| Exercise goal |
Arrange the item lines below as a numbered list, from the line with "What is the greatest value displayed?" up to and including the line with "Which category has the smallest". Leave out blank lines and pictures.

| Exercise material |
———

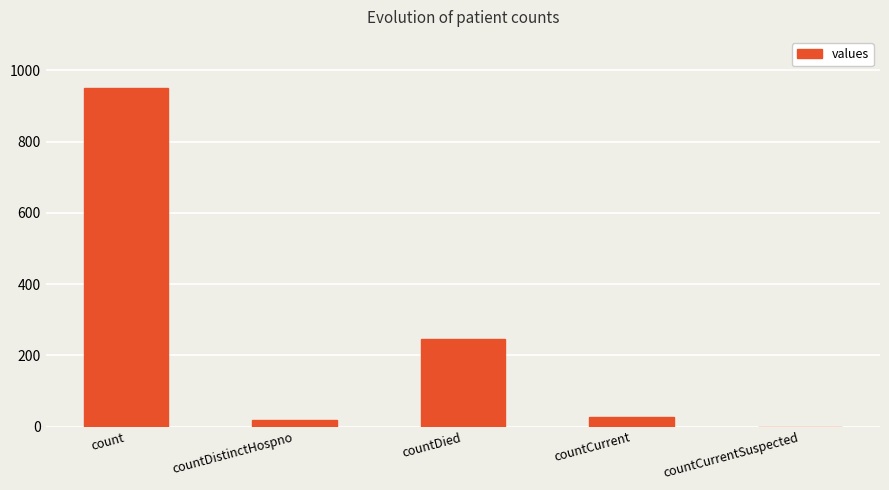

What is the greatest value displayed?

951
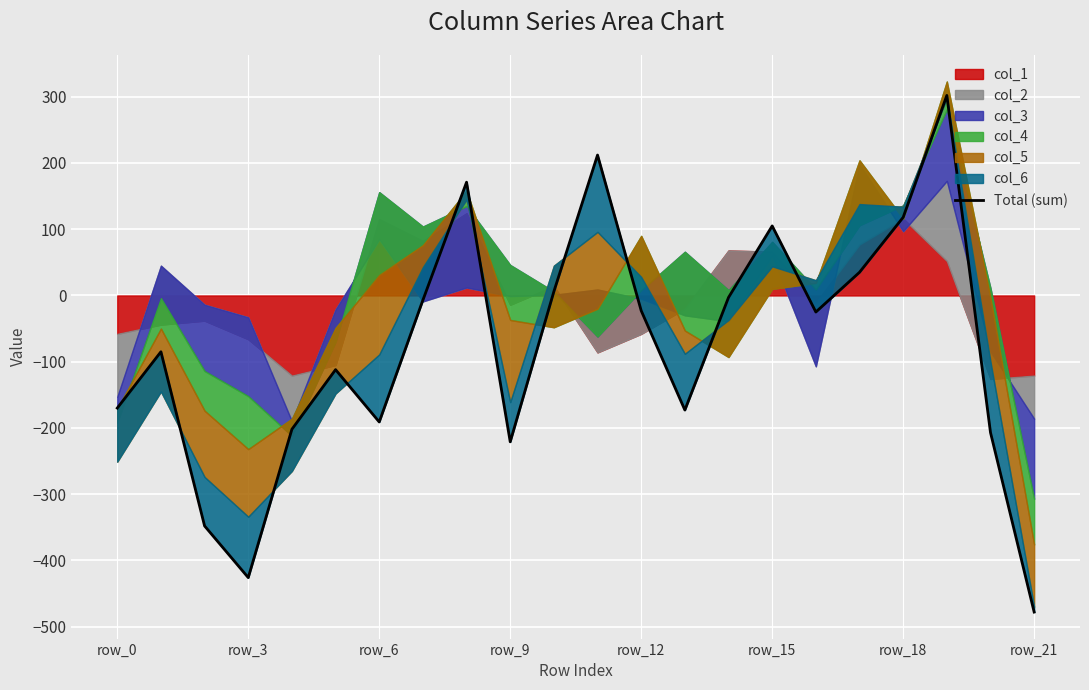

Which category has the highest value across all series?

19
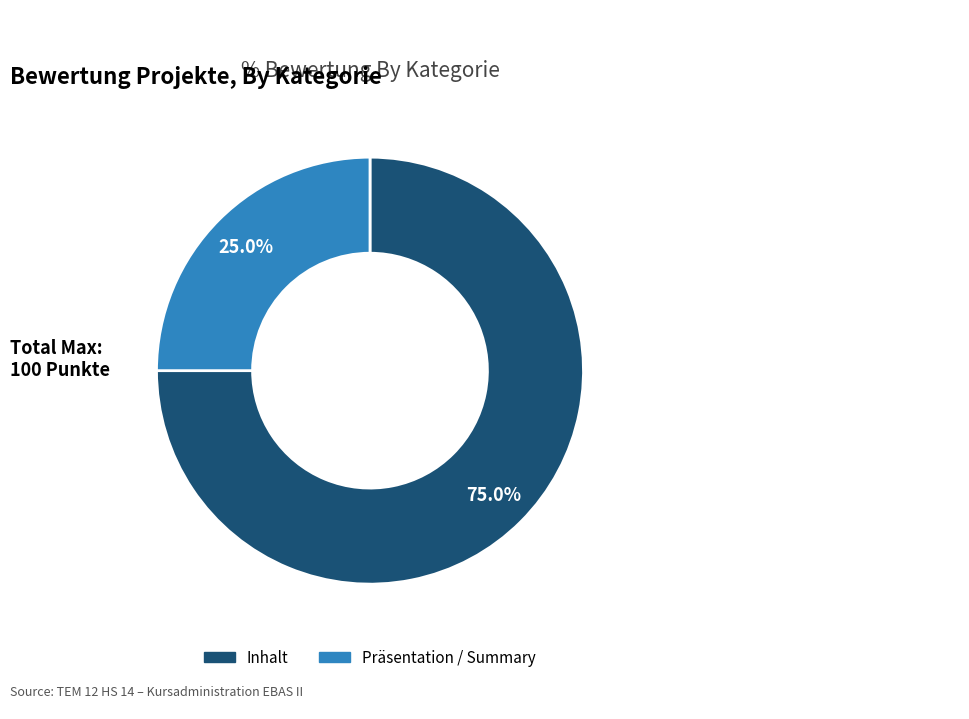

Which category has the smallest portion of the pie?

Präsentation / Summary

———

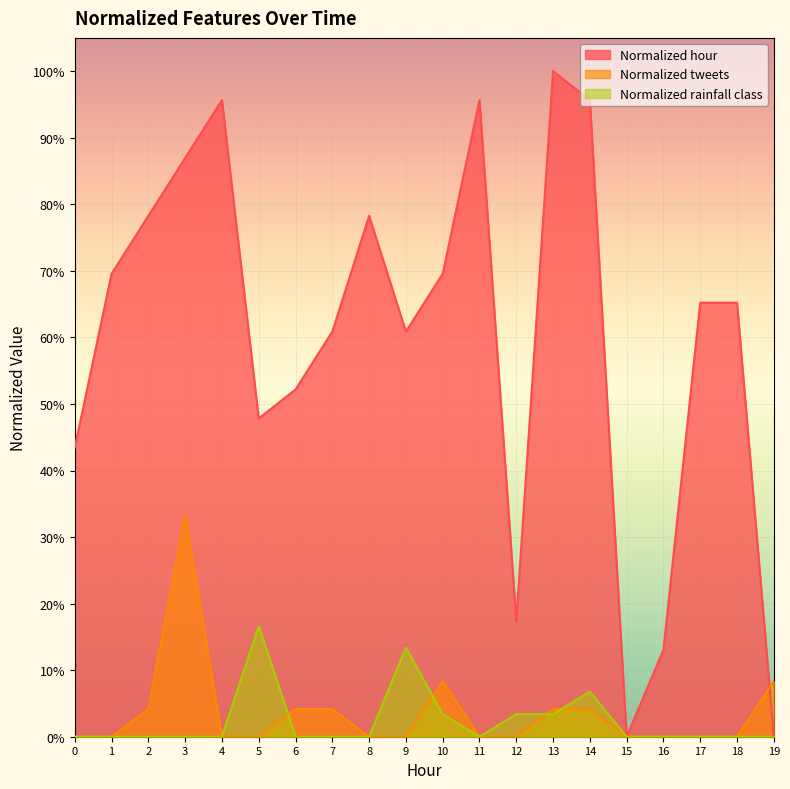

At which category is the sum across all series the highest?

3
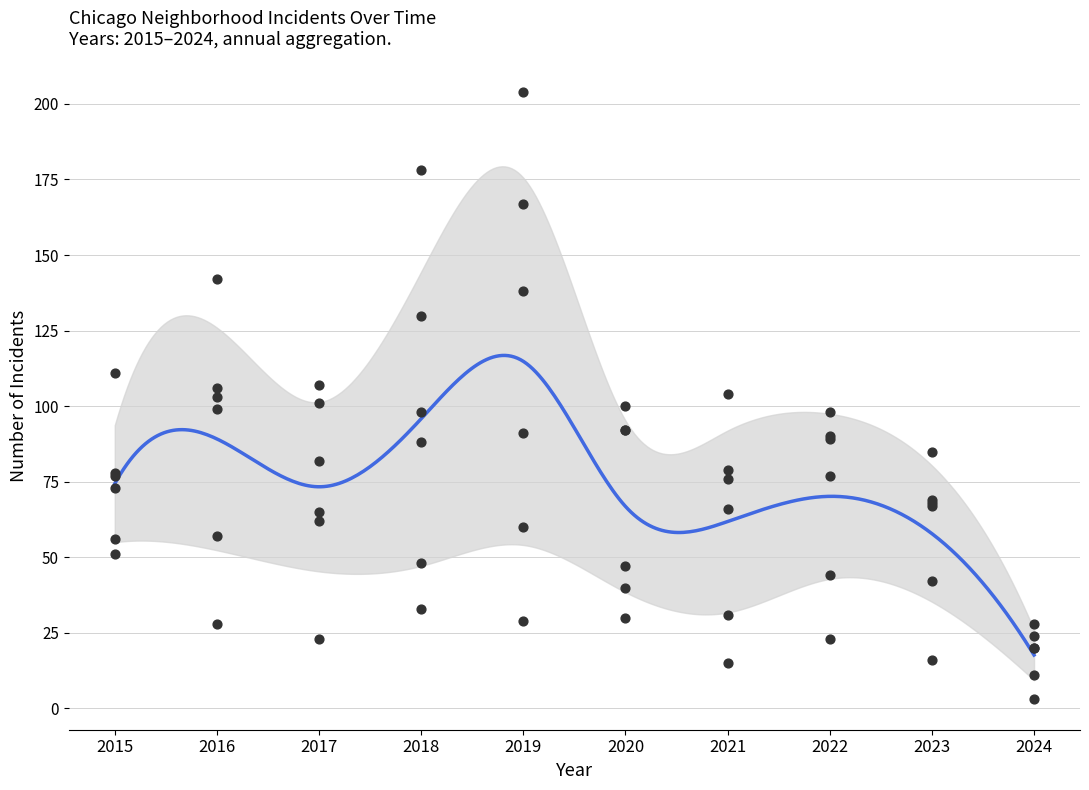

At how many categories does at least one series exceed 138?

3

———

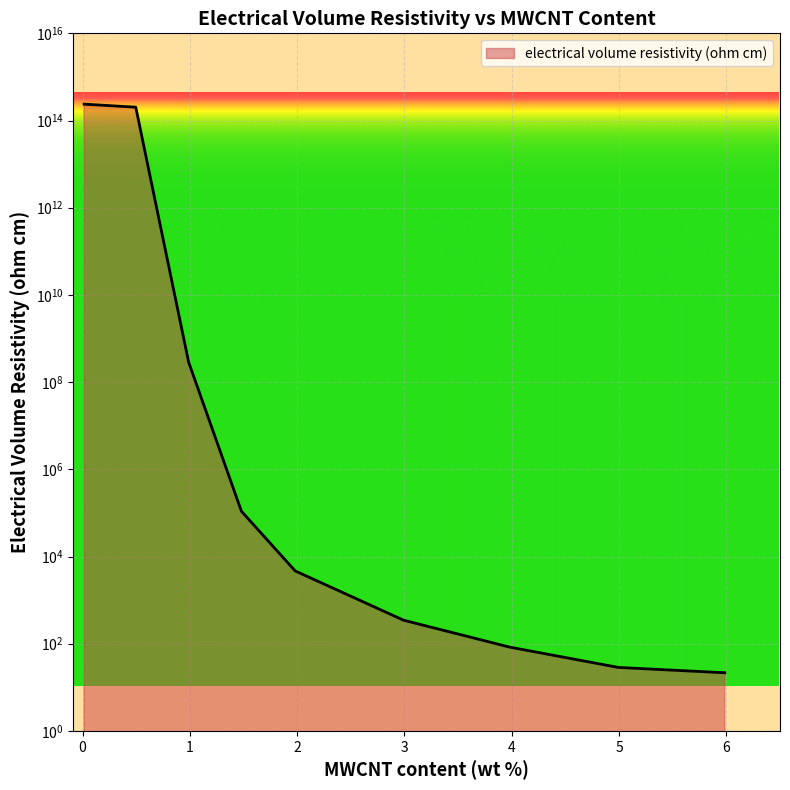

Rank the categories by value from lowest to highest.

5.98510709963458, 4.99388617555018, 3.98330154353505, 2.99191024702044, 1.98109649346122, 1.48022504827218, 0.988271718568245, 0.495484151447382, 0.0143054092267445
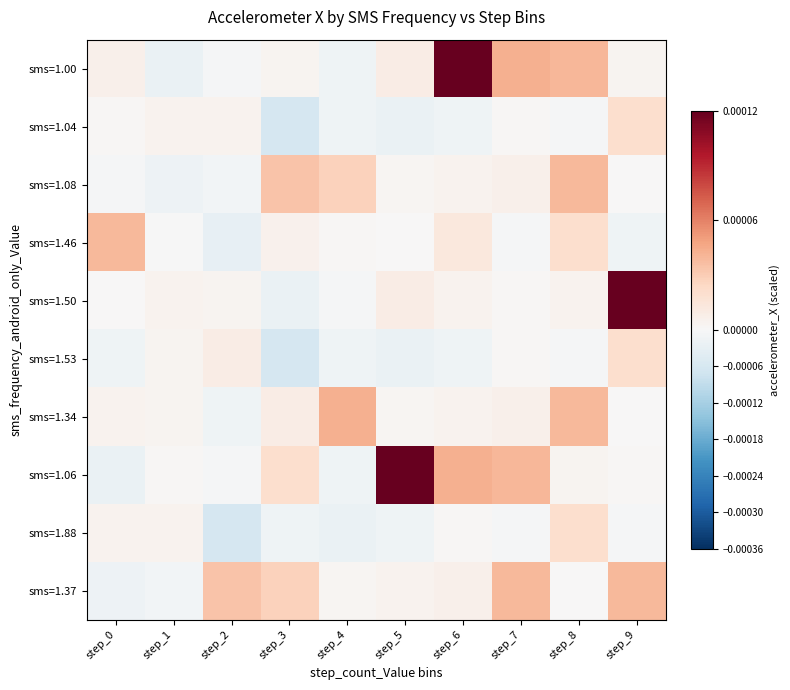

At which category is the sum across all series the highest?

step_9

———

| Problem solution |
1. What is the greatest value displayed?
2. 951
3. Which category has the highest value across all series?
4. 19
5. Which category has the smallest portion of the pie?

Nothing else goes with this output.